Task to complete | Write the records out again, exactly.

··········

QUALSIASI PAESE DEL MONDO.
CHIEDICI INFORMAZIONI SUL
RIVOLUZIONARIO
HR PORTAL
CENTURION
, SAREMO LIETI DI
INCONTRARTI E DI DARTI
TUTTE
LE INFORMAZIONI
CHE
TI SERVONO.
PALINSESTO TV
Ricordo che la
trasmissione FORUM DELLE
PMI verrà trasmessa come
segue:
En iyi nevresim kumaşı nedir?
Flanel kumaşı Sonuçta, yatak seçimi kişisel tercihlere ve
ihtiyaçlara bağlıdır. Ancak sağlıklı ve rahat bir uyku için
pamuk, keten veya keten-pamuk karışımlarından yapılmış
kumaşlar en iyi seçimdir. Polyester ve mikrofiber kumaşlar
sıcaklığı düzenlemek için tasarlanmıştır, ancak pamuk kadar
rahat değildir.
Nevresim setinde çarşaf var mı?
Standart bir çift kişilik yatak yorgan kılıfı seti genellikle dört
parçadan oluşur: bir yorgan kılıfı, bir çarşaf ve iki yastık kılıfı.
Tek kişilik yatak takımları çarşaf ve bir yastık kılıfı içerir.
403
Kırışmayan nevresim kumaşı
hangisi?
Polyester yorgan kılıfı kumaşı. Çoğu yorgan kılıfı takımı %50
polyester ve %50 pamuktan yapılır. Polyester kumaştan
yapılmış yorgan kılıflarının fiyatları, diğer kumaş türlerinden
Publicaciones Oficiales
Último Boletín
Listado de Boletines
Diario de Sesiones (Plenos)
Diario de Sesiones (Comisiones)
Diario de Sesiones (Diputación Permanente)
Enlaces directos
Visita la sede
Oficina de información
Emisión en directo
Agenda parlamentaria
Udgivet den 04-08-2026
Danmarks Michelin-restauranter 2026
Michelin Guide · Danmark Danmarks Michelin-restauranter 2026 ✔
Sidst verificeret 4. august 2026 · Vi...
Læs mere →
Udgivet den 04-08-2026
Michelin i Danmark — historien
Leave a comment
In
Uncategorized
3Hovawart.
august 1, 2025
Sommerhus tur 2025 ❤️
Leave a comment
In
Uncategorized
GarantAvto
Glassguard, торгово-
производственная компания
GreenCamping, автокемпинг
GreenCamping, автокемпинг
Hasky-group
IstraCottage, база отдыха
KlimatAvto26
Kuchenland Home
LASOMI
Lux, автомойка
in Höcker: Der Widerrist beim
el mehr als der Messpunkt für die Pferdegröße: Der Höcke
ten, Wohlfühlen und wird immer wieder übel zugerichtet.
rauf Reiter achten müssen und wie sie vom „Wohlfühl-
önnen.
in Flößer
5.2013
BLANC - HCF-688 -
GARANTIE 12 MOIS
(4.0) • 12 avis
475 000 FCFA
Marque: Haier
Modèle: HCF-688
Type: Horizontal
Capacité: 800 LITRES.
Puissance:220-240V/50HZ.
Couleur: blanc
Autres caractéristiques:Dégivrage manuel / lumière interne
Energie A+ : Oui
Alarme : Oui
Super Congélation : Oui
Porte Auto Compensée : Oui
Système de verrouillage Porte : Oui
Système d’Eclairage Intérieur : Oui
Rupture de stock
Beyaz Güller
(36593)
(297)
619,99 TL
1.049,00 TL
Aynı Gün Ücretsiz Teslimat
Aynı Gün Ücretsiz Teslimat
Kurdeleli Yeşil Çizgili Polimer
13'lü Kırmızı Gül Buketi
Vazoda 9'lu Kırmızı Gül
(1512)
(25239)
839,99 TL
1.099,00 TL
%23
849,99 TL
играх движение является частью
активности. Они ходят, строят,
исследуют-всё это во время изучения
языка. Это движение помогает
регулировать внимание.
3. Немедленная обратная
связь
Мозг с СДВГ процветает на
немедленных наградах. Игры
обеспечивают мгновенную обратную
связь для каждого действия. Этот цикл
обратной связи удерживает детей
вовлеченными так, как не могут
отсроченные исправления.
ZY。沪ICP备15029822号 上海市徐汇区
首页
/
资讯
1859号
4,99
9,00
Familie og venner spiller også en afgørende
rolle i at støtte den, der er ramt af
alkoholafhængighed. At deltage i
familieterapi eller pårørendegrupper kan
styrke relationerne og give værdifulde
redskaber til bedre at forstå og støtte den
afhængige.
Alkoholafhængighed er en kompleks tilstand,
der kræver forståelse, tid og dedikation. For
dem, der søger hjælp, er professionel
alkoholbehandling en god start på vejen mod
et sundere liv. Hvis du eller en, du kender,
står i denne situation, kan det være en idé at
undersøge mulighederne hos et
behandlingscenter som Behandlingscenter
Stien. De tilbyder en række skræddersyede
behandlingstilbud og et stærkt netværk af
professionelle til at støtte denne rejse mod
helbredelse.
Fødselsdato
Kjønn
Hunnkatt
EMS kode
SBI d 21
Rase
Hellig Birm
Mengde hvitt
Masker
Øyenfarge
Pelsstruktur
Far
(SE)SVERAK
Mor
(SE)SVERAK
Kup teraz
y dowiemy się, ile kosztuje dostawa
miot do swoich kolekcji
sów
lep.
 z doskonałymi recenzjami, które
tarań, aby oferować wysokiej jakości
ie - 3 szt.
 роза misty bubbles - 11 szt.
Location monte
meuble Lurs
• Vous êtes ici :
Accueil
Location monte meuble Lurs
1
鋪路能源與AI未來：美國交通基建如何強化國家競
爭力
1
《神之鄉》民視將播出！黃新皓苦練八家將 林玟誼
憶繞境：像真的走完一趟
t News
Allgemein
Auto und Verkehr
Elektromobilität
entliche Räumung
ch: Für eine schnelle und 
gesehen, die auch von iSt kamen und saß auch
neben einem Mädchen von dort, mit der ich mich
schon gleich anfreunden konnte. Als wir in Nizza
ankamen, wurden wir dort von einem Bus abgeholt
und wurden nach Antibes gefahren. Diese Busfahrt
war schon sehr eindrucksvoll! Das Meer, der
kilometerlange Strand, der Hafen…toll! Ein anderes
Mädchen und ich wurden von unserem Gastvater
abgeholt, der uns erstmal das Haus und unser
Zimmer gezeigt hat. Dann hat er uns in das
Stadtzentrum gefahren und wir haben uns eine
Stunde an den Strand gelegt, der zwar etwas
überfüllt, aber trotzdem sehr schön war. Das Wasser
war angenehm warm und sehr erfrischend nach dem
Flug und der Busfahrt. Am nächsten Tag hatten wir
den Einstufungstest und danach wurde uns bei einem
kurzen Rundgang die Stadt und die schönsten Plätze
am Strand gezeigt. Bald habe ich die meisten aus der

··········

Solution for this exercise |
QUALSIASI PAESE DEL MONDO.
CHIEDICI INFORMAZIONI SUL
RIVOLUZIONARIO
HR PORTAL
CENTURION
, SAREMO LIETI DI
INCONTRARTI E DI DARTI
TUTTE
LE INFORMAZIONI
CHE
TI SERVONO.
PALINSESTO TV
Ricordo che la
trasmissione FORUM DELLE
PMI verrà trasmessa come
segue:
En iyi nevresim kumaşı nedir?
Flanel kumaşı Sonuçta, yatak seçimi kişisel tercihlere ve
ihtiyaçlara bağlıdır. Ancak sağlıklı ve rahat bir uyku için
pamuk, keten veya keten-pamuk karışımlarından yapılmış
kumaşlar en iyi seçimdir. Polyester ve mikrofiber kumaşlar
sıcaklığı düzenlemek için tasarlanmıştır, ancak pamuk kadar
rahat değildir.
Nevresim setinde çarşaf var mı?
Standart bir çift kişilik yatak yorgan kılıfı seti genellikle dört
parçadan oluşur: bir yorgan kılıfı, bir çarşaf ve iki yastık kılıfı.
Tek kişilik yatak takımları çarşaf ve bir yastık kılıfı içerir.
403
Kırışmayan nevresim kumaşı
hangisi?
Polyester yorgan kılıfı kumaşı. Çoğu yorgan kılıfı takımı %50
polyester ve %50 pamuktan yapılır. Polyester kumaştan
yapılmış yorgan kılıflarının fiyatları, diğer kumaş türlerinden
Publicaciones Oficiales
Último Boletín
Listado de Boletines
Diario de Sesiones (Plenos)
Diario de Sesiones (Comisiones)
Diario de Sesiones (Diputación Permanente)
Enlaces directos
Visita la sede
Oficina de información
Emisión en directo
Agenda parlamentaria
Udgivet den 04-08-2026
Danmarks Michelin-restauranter 2026
Michelin Guide · Danmark Danmarks Michelin-restauranter 2026 ✔
Sidst verificeret 4. august 2026 · Vi...
Læs mere →
Udgivet den 04-08-2026
Michelin i Danmark — historien
Leave a comment
In
Uncategorized
3Hovawart.
august 1, 2025
Sommerhus tur 2025 ❤️
Leave a comment
In
Uncategorized
GarantAvto
Glassguard, торгово-
производственная компания
GreenCamping, автокемпинг
GreenCamping, автокемпинг
Hasky-group
IstraCottage, база отдыха
KlimatAvto26
Kuchenland Home
LASOMI
Lux, автомойка
in Höcker: Der Widerrist beim
el mehr als der Messpunkt für die Pferdegröße: Der Höcke
ten, Wohlfühlen und wird immer wieder übel zugerichtet.
rauf Reiter achten müssen und wie sie vom „Wohlfühl-
önnen.
in Flößer
5.2013
BLANC - HCF-688 -
GARANTIE 12 MOIS
(4.0) • 12 avis
475 000 FCFA
Marque: Haier
Modèle: HCF-688
Type: Horizontal
Capacité: 800 LITRES.
Puissance:220-240V/50HZ.
Couleur: blanc
Autres caractéristiques:Dégivrage manuel / lumière interne
Energie A+ : Oui
Alarme : Oui
Super Congélation : Oui
Porte Auto Compensée : Oui
Système de verrouillage Porte : Oui
Système d’Eclairage Intérieur : Oui
Rupture de stock
Beyaz Güller
(36593)
(297)
619,99 TL
1.049,00 TL
Aynı Gün Ücretsiz Teslimat
Aynı Gün Ücretsiz Teslimat
Kurdeleli Yeşil Çizgili Polimer
13'lü Kırmızı Gül Buketi
Vazoda 9'lu Kırmızı Gül
(1512)
(25239)
839,99 TL
1.099,00 TL
%23
849,99 TL
играх движение является частью
активности. Они ходят, строят,
исследуют-всё это во время изучения
языка. Это движение помогает
регулировать внимание.
3. Немедленная обратная
связь
Мозг с СДВГ процветает на
немедленных наградах. Игры
обеспечивают мгновенную обратную
связь для каждого действия. Этот цикл
обратной связи удерживает детей
вовлеченными так, как не могут
отсроченные исправления.
ZY。沪ICP备15029822号 上海市徐汇区
首页
/
资讯
1859号
4,99
9,00
Familie og venner spiller også en afgørende
rolle i at støtte den, der er ramt af
alkoholafhængighed. At deltage i
familieterapi eller pårørendegrupper kan
styrke relationerne og give værdifulde
redskaber til bedre at forstå og støtte den
afhængige.
Alkoholafhængighed er en kompleks tilstand,
der kræver forståelse, tid og dedikation. For
dem, der søger hjælp, er professionel
alkoholbehandling en god start på vejen mod
et sundere liv. Hvis du eller en, du kender,
står i denne situation, kan det være en idé at
undersøge mulighederne hos et
behandlingscenter som Behandlingscenter
Stien. De tilbyder en række skræddersyede
behandlingstilbud og et stærkt netværk af
professionelle til at støtte denne rejse mod
helbredelse.
Fødselsdato
Kjønn
Hunnkatt
EMS kode
SBI d 21
Rase
Hellig Birm
Mengde hvitt
Masker
Øyenfarge
Pelsstruktur
Far
(SE)SVERAK
Mor
(SE)SVERAK
Kup teraz
y dowiemy się, ile kosztuje dostawa
miot do swoich kolekcji
sów
lep.
 z doskonałymi recenzjami, które
tarań, aby oferować wysokiej jakości
ie - 3 szt.
 роза misty bubbles - 11 szt.
Location monte
meuble Lurs
• Vous êtes ici :
Accueil
Location monte meuble Lurs
1
鋪路能源與AI未來：美國交通基建如何強化國家競
爭力
1
《神之鄉》民視將播出！黃新皓苦練八家將 林玟誼
憶繞境：像真的走完一趟
t News
Allgemein
Auto und Verkehr
Elektromobilität
entliche Räumung
ch: Für eine schnelle und 
gesehen, die auch von iSt kamen und saß auch
neben einem Mädchen von dort, mit der ich mich
schon gleich anfreunden konnte. Als wir in Nizza
ankamen, wurden wir dort von einem Bus abgeholt
und wurden nach Antibes gefahren. Diese Busfahrt
war schon sehr eindrucksvoll! Das Meer, der
kilometerlange Strand, der Hafen…toll! Ein anderes
Mädchen und ich wurden von unserem Gastvater
abgeholt, der uns erstmal das Haus und unser
Zimmer gezeigt hat. Dann hat er uns in das
Stadtzentrum gefahren und wir haben uns eine
Stunde an den Strand gelegt, der zwar etwas
überfüllt, aber trotzdem sehr schön war. Das Wasser
war angenehm warm und sehr erfrischend nach dem
Flug und der Busfahrt. Am nächsten Tag hatten wir
den Einstufungstest und danach wurde uns bei einem
kurzen Rundgang die Stadt und die schönsten Plätze
am Strand gezeigt. Bald habe ich die meisten aus der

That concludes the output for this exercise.